Djokovic is engaged in a battle of science versus stubbornness. His decision to avoid the vaccine is rational and ethical – at least from a health perspective; it may cost him a few Grand Slam titles. He is protecting his fellow humans by refusing to participate in herd opportunity. The Australian and U.S. travel bans of the unvaccinated are worse than useless. At the extreme margin, they reduce immune diversity and promote spread of infection and continued, potentially dangerous viral evolution.
The mRNA contained in the first generation Covid-19 vaccines from Pfizer-BioNTech and Moderna should really be called something else – perhaps modRNA, syntheticRNA, pseudoRNA, or psiRNA. At the nucleotide level, they are not exact replicas of the mRNA of the SARS-CoV-2 virus. The vaccines make liberal use of N-1 methyl-pseudouridine, represented by the letter psi – 𝚿. RNA code employs four nucleotides – (A)denine, (U)racil, (G)uanine, and (C)ytosine. (DNA also contains A, G, and C but uses (T)hymine instead of (U)racil). In nature, pseudouridine 𝚿 can substitute for (U)racil at very low frequency – perhaps one or two percent of the U’s might be 𝚿’s. We don’t understand all the ways 𝚿 is a perfect substitute for U and how in other cases it might be a very imperfect substitute. In order to make the vaccines more stable and less inflammatory, Pfizer-BioNTech and Moderna replaced most of the U’s with 𝚿’s. This liberal use of pseudouridine perhaps worked in the ways they intended, but not without a number of unintended downsides. We will examine the potential problems of this synthetic RNA in future articles.
This oft-asserted “protection against disease and death” is far less clear than presumed. For example, 90.4% of all Covid-19 deaths in England in 2022 are among the vaccinated. Between August 2021 and May 2022, 85.2% of the Covid-19 deaths are vaccinated. See official data here. All-cause mortality – both Covid and non-Covid –also worsened in many high-vaccination nations in 2021 compared to pre-vaccination 2020. Also see a new analysis of the early vaccine RCTs, which found no overall mortality benefit for the mRNA vaccines. And of course, the excellent El Gato Malo weighs in here. Much, much more to say on this question.

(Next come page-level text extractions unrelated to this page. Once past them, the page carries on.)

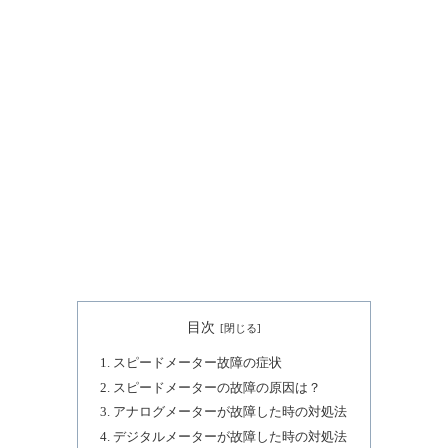
目次
スピードメーター故障の症状
スピードメーターの故障の原因は？
アナログメーターが故障した時の対処法
デジタルメーターが故障した時の対処法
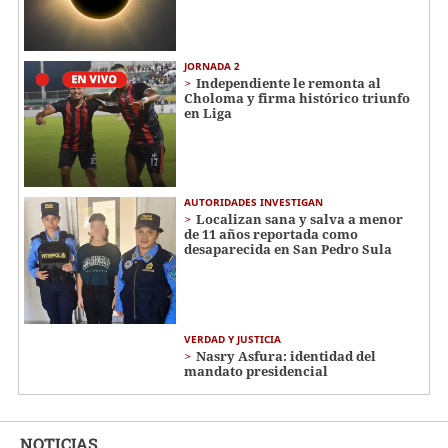
JORNADA 2
Independiente le remonta al
Choloma y firma histórico triunfo
en Liga
AUTORIDADES INVESTIGAN
Localizan sana y salva a menor
de 11 años reportada como
desaparecida en San Pedro Sula
VERDAD Y JUSTICIA
Nasry Asfura: identidad del
mandato presidencial
NOTICIAS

The most prominent Covid-19 vaccines available in the West are novel. They are different from all vaccines that came before. Most “vaccines” as we knew them may be highly safe and effective, among medicine’s great inventions, and yet the new Covid-19 products may not be. Calling something a “vaccine” does not automatically confer infallibility. Take the Pfizer and Moderna products. They employ (1) a novel delivery vessel – the lipid nano-bubble; (2) a novel method of antigenic expression – genetic transfection of our cells with synthetic mRNA; and (3) a novel single-antigen payload – the Spike protein, which we now know is itself cytotoxic. We might expect that such a radically new genetic therapy, insufficiently tested at “warp speed” and deployed to billions of people, might produce some surprising outcomes for individual health and population dynamics.